Professor Wright was a popular, if somewhat eccentric, educator, conducting class without lecture notes or even a copy of the casebook. He had a photographic memory of the materials and would often answer student questions with a correct citation, by specific page, of a case different from the one the class was studying. He always refused to call on women students, unless they volunteered, considering the traditional Socratic approach ungentlemanly to women. In response to accusations of sexism, he simply stopped requiring any student to recite unless he or she volunteered. Professor Wright's icy reserve with students disappeared completely after they graduated and joined the Bar. Many of them were pleasantly surprised to experience his warmth, kindness, gentle humor and interest in their families.

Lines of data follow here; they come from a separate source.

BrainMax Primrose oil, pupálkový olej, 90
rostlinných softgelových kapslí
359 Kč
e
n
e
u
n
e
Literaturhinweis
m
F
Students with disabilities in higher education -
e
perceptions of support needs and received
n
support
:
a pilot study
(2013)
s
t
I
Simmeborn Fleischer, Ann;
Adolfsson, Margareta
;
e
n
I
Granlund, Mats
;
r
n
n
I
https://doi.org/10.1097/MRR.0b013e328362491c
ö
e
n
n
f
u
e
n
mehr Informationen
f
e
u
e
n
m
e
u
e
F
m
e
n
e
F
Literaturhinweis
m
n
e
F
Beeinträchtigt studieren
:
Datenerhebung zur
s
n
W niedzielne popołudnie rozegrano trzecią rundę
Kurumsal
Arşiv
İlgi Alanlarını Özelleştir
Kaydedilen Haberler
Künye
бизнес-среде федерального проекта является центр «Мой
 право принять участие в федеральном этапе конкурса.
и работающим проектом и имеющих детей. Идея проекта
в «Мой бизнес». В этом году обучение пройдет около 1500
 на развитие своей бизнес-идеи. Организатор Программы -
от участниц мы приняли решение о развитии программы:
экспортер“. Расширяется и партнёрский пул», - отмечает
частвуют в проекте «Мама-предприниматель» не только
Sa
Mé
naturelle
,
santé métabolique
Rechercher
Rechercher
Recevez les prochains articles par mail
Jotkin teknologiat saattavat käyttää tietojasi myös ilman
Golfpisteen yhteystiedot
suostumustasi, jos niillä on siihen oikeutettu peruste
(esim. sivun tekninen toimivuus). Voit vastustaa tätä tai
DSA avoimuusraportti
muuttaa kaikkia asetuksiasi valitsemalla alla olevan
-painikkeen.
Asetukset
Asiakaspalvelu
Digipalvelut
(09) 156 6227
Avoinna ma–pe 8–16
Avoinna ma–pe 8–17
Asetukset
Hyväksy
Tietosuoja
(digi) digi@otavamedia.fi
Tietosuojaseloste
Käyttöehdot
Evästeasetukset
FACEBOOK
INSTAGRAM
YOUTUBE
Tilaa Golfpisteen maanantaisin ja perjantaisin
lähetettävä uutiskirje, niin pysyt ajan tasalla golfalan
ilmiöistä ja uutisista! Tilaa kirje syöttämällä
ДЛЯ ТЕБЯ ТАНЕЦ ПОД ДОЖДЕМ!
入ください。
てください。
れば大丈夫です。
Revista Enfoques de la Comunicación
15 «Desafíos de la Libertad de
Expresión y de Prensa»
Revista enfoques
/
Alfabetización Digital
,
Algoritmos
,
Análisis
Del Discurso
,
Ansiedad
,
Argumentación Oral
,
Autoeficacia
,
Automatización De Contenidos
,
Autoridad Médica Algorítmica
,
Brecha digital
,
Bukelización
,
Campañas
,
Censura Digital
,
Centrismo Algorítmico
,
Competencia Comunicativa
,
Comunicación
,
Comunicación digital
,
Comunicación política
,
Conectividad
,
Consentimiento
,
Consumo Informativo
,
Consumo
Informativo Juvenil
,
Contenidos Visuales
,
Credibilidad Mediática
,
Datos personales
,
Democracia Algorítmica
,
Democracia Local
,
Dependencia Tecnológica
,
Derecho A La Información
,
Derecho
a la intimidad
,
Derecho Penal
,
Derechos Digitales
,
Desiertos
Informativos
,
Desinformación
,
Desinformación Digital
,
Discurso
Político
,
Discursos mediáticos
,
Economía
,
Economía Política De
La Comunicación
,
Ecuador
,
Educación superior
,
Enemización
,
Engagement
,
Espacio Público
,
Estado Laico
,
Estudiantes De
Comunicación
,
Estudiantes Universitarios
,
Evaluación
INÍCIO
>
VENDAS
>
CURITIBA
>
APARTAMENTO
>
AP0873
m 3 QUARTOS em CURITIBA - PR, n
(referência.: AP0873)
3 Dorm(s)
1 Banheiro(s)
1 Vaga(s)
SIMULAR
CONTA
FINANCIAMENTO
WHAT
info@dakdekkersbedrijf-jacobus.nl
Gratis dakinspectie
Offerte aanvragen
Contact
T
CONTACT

He was elected a member of the American Law Institute at the age of 30, and served as its president for the last seven years of his life, from 1993 to 2000.

Professor Wright organized an effective boycott of the Faculty Club at the University of Texas at Austin when operators failed to live up to their promise that the club would not be racially segregated.

Wright was a Fellow of the American Academy of Arts and Sciences, a Corresponding Fellow of the British Academy and an Honorary Fellow of Wolfson College, University of Cambridge.

Wright represented President Richard Nixon on constitutional issues before the U.S. Senate Select Committee on Presidential Campaign Activities during its 1973 investigation into the break-in the previous year at the Democratic National Committee headquarters at the Watergate Hotel in the Watergate complex in Washington, D.C., and the Nixon administration's attempted cover up of its involvement in the burglary. In this capacity, in federal district court, he argued unsuccessfully that the constitutional separation of powers between the executive and judicial branches protected the president from having to turn over White House tape recordings to the Watergate special prosecutor, Archibald Cox. After the U.S. House of Representatives, incited by the Saturday Night Massacre, initiated impeachment proceedings against Nixon, the president shuffled his legal team, and in January 1974, James D. St. Clair supplanted Wright as Nixon's lead attorney.

Wright was an active litigator before the U.S. Supreme Court (though St. Clair, not he, argued United States v. Nixon in 1974). Associate Justice Ruth Bader Ginsburg described Wright as "a Colossus standing at the summit of our profession." A former student teasingly suggested the diminutive Ginsburg was actually referring to Wright's 6 ft 3 in height. The politically liberal Ginsburg also referred to Wright, a Republican, as "the quintessential friend". By the end of his life, Wright was on a first-name basis with all nine justices.

Wright was also involved in both intramural and intercollegiate athletics. Wright served on the NCAA Committee on Infractions from 1973 until 1983, including five years as chair. At the University of Texas, Wright's achievements extended beyond the classroom and courtroom: Wright led the Legal Eagles – a stunningly successful intramural football team – to 330 wins during his 45-year involvement as coach and athletic director. He was also a member of the committee that was formed to hire a new head football coach of the University of Texas in 1997, eventually hiring Mack Brown.

== Personal life and death ==
Wright was married to Eleanor Custis Wright; they had five children: Charles E., Norie, Margot, Henrietta and Cecily.

He died on July 7, 2000, at the North Austin Medical Center in Austin, Texas, from complications following lung surgery, at the age of 72.